The Hybrid Cloud is Born

And thus, a new era came into the picture in which companies would operate in hybrid contexts with some of their technology running on-premises (ie. in the servers in their datacenter) and some of it running in the Cloud. This would allow companies to drive value from all of that expensive hardware that they had already purchased while also using the highly-differentiated software built, supported, and maintained by the major cloud providers. This got especially interesting as Cloud providers got more mature and started launching services that catered to the hybrid model like AWS Outposts, which allows you to operate AWS software on top of your own hardware :shocked-face-exploding-head:. With tools like Outposts, companies no longer need to rent hardware from AWS to have access to their superior software. This concept breathes new life into the datacenter that has persisted through the years: companies no longer need to operationalize both their own hardware and a cloud environment, but rather can drive incremental value from core infrastructure so that is now more valuable than the sum of its parts.

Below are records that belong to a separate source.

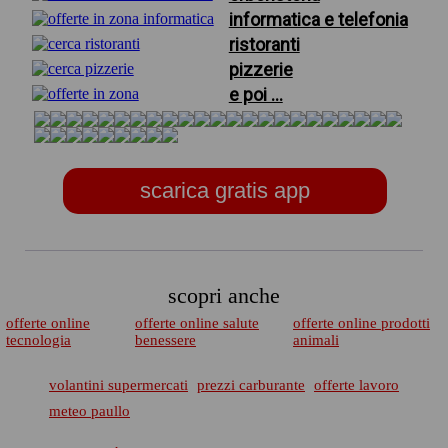
informatica e telefonia
ristoranti
pizzerie
e poi ...
scarica gratis app
scopri anche
offerte online
offerte online salute
offerte online prodotti
tecnologia
benessere
animali
volantini supermercati
prezzi carburante
offerte lavoro
meteo paullo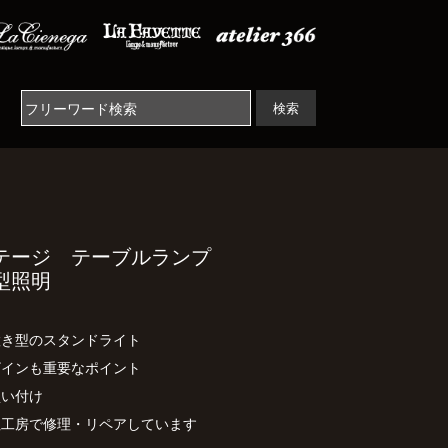
検索
テージ テーブルランプ
型照明
置き型のスタンドライト
ザインも重要なポイント
買い付け
社工房で修理・リペアしています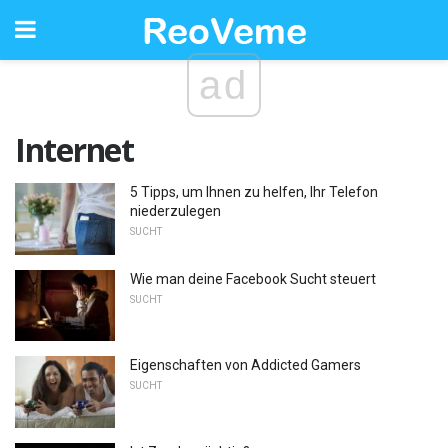
ad
Internet
5 Tipps, um Ihnen zu helfen, Ihr Telefon
niederzulegen
SUCHT
Wie man deine Facebook Sucht steuert
SUCHT
Eigenschaften von Addicted Gamers
SUCHT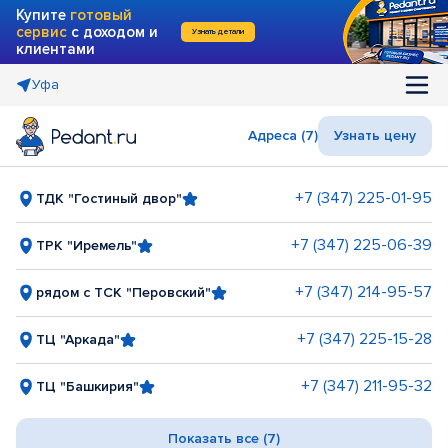
Купите
готовый
сервис
с доходом и
Узнать детали
клиентами
Уфа
Адреса (7)
Узнать цену
+7 (347) 225-01-95
ТДК "Гостиный двор"
+7 (347) 225-06-39
ТРК "Иремель"
+7 (347) 214-95-57
рядом с ТСК "Перовский"
+7 (347) 225-15-28
ТЦ "Аркада"
+7 (347) 211-95-32
ТЦ "Башкирия"
Показать все (7)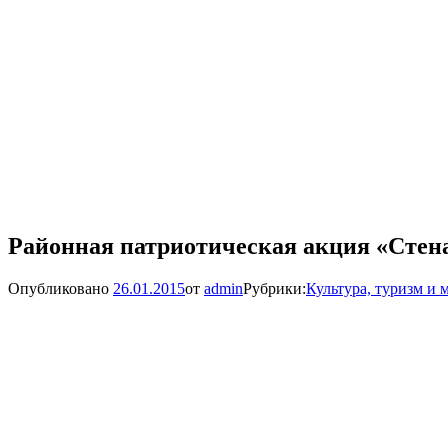
Районная патриотическая акция «Стен
Опубликовано
26.01.2015
от
admin
Рубрики:
Культура, туризм и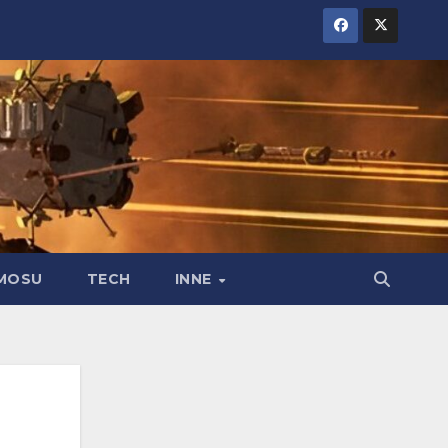
MOSU
TECH
INNE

AWS has been able to effectively use the leverage created by their superior software to operationalize and bridge the gap between legacy and modern hardware. \

The Bottoms-Up Playbook

There are plenty more examples of these strategies, but these three stood out to me as interesting case studies in how companies use differentiated software to drive hardware adoption. With that, there is an interesting overarching narrative here that applies universally to consumer and enterprise growth models implemented by Sonos, Peloton, and AWS. If you can manage to implement a model that:

  1. Builds a compelling and differentiated user experience with software.
  2. Make it easy to use your software in tandem with legacy hardware to drive adoption.
  3. Build a value layer at the intersection of your software and your hardware.

Then you have yourself a low entry-point, more product reach, and an extraordinarily strong bottoms-up adoption story.

And you can meet your customers where they are, so you can take them where you want them to go.